Now our directories tree is like:

├── dl_binder_design
│   ├── af2_initial_guess
│   │   ├── predict.py
│   ├── mpnn_fr
│   │   ├── dl_interface_design.py
├── mydesigns
│   ├── get_adj_secstruct.slm
│   ├── paraID.txt
│   ├── bb.slm
│   ├── target
│   │   └── target.pdb
│   ├── target_adj_secstruct
│   │   └── target_adj.pt
│   │   └── target_ss.pt
│   ├── backbones_OUT
│   │   ├── traj
│   │   ├── A28-A25-A29-A26-A63_0.pdb
│   │   ├── A28-A25-A29-A26-A63_0.trb
│   │   ├── ...
│   ├── select_1000_mpnn_af
│   │   ├── folder0
│   │   │   └── A28-A25-A29-A26-A63_0.pdb
│   │   │   └── ...
│   │   │   └── af2.silent
│   │   │   └── check.point
│   │   │   └── score.sc
│   │   │   └── seq.silent
│   │   │   └── seq.silent.idx
│   │   │   └── silent.silent
│   │   │   └── silent.silent.idx
│   │   ├── folder1
│   │   ├── ...
│   │   ├── folderID.txt
│   │   ├── mpnn_af.slm
├── RFdiffusion
│   ├── rfdiffusion
│   ├── scripts
│   │   └── run_inference.py
│   ├── helper_scripts
│   │   └── make_secstruc_adj.py

4️⃣ Get designed binders #

In each mydesigns/select_1000_mpnn_af/folder, af2.silent has our designed binders.

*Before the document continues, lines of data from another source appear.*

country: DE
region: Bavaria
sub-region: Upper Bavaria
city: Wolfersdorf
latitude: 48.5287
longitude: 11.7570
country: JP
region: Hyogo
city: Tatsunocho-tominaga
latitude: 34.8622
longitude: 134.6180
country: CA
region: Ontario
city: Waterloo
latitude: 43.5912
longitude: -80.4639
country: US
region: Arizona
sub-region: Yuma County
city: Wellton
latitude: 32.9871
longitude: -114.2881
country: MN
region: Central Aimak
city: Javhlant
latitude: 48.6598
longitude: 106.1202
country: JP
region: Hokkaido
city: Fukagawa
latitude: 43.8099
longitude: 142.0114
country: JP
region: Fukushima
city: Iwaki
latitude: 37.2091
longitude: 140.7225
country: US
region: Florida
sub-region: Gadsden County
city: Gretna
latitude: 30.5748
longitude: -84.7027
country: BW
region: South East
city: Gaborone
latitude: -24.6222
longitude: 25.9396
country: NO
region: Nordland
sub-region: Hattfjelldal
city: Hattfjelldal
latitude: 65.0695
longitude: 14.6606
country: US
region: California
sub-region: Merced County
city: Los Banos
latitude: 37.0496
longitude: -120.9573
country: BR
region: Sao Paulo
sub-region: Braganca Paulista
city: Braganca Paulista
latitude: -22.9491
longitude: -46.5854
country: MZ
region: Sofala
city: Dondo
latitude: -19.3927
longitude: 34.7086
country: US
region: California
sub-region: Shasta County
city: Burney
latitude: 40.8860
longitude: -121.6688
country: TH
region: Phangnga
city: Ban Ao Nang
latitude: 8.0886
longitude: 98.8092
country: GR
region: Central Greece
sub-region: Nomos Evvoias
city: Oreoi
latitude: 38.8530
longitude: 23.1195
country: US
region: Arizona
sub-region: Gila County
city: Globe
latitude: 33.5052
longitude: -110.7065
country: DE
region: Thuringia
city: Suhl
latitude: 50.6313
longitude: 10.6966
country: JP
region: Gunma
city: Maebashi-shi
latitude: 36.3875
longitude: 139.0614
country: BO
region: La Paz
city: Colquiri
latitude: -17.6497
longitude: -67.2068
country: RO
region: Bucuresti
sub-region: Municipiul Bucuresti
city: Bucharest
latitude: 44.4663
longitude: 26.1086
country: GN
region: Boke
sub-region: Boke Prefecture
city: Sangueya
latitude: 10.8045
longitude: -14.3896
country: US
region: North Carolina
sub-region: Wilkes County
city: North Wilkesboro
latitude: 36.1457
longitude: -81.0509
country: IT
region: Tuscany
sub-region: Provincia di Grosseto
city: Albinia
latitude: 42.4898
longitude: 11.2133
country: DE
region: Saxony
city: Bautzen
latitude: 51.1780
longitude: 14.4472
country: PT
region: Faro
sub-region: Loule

And, we will extract their .pdb files from the .silent file by (for example)

#!/bin/bash
#SBATCH -q gpu-huge
#SBATCH --nodes=1
#SBATCH --ntasks-per-node=8
#SBATCH -p GPU-name
#SBATCH --gres=gpu:1
#SBATCH --mem=50G

cd /(root)/mydesigns/select_1000_mpnn_af/folder0

source ~/miniconda3/etc/profile.d/conda.sh
conda activate proteinmpnn_binder_design
silentextract af2.silent

Our final directories tree is like:

├── dl_binder_design
│   ├── af2_initial_guess
│   │   ├── predict.py
│   ├── mpnn_fr
│   │   ├── dl_interface_design.py
├── mydesigns
│   ├── get_adj_secstruct.slm
│   ├── paraID.txt
│   ├── bb.slm
│   ├── target
│   │   └── target.pdb
│   ├── target_adj_secstruct
│   │   └── target_adj.pt
│   │   └── target_ss.pt
│   ├── backbones_OUT
│   │   ├── traj
│   │   ├── A28-A25-A29-A26-A63_0.pdb
│   │   ├── A28-A25-A29-A26-A63_0.trb
│   │   ├── ...
│   ├── select_1000_mpnn_af
│   │   ├── folder0
│   │   │   └── A28-A25-A29-A26-A63_0.pdb
│   │   │   └── A28-A25-A29-A26-A63_0_dldesign_0_cycle1_af2pred.pdb
│   │   │   └── ...
│   │   │   └── af2.silent
│   │   │   └── check.point
│   │   │   └── score.sc
│   │   │   └── seq.silent
│   │   │   └── seq.silent.idx
│   │   │   └── silent.silent
│   │   │   └── silent.silent.idx
│   │   ├── folder1
│   │   ├── ...
│   │   ├── folderID.txt
│   │   ├── mpnn_af.slm
├── RFdiffusion
│   ├── rfdiffusion
│   ├── scripts
│   │   └── run_inference.py
│   ├── helper_scripts
│   │   └── make_secstruc_adj.py

Each file with _cycle1_af2pred.pdb in name is our expected designed binders.